§ **Do this**
Copy every line of the items below word for word, keeping each field and its value unchanged.

^^^^

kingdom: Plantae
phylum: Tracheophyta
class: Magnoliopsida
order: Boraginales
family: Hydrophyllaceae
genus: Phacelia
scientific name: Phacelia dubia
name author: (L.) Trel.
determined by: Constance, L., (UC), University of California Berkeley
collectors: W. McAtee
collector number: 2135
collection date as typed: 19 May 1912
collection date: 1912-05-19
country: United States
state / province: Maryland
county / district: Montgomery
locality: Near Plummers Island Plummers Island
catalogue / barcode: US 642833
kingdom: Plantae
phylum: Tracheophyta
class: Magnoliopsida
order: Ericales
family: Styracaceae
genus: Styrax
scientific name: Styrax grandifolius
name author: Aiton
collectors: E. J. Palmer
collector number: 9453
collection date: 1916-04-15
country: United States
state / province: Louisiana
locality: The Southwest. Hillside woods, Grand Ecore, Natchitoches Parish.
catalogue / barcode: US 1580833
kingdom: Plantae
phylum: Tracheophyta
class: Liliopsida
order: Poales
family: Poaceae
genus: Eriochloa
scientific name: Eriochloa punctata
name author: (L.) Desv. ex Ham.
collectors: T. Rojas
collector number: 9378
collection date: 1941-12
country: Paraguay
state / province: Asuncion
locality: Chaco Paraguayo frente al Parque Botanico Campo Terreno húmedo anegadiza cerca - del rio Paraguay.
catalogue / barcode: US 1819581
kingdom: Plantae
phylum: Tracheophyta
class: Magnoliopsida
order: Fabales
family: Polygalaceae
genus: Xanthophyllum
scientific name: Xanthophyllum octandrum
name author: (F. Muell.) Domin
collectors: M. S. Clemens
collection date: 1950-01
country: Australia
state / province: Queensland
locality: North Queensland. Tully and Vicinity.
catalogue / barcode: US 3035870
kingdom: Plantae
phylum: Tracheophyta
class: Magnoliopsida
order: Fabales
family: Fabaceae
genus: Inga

^^^^

§ **Result of this task**
kingdom: Plantae
phylum: Tracheophyta
class: Magnoliopsida
order: Boraginales
family: Hydrophyllaceae
genus: Phacelia
scientific name: Phacelia dubia
name author: (L.) Trel.
determined by: Constance, L., (UC), University of California Berkeley
collectors: W. McAtee
collector number: 2135
collection date as typed: 19 May 1912
collection date: 1912-05-19
country: United States
state / province: Maryland
county / district: Montgomery
locality: Near Plummers Island Plummers Island
catalogue / barcode: US 642833
kingdom: Plantae
phylum: Tracheophyta
class: Magnoliopsida
order: Ericales
family: Styracaceae
genus: Styrax
scientific name: Styrax grandifolius
name author: Aiton
collectors: E. J. Palmer
collector number: 9453
collection date: 1916-04-15
country: United States
state / province: Louisiana
locality: The Southwest. Hillside woods, Grand Ecore, Natchitoches Parish.
catalogue / barcode: US 1580833
kingdom: Plantae
phylum: Tracheophyta
class: Liliopsida
order: Poales
family: Poaceae
genus: Eriochloa
scientific name: Eriochloa punctata
name author: (L.) Desv. ex Ham.
collectors: T. Rojas
collector number: 9378
collection date: 1941-12
country: Paraguay
state / province: Asuncion
locality: Chaco Paraguayo frente al Parque Botanico Campo Terreno húmedo anegadiza cerca - del rio Paraguay.
catalogue / barcode: US 1819581
kingdom: Plantae
phylum: Tracheophyta
class: Magnoliopsida
order: Fabales
family: Polygalaceae
genus: Xanthophyllum
scientific name: Xanthophyllum octandrum
name author: (F. Muell.) Domin
collectors: M. S. Clemens
collection date: 1950-01
country: Australia
state / province: Queensland
locality: North Queensland. Tully and Vicinity.
catalogue / barcode: US 3035870
kingdom: Plantae
phylum: Tracheophyta
class: Magnoliopsida
order: Fabales
family: Fabaceae
genus: Inga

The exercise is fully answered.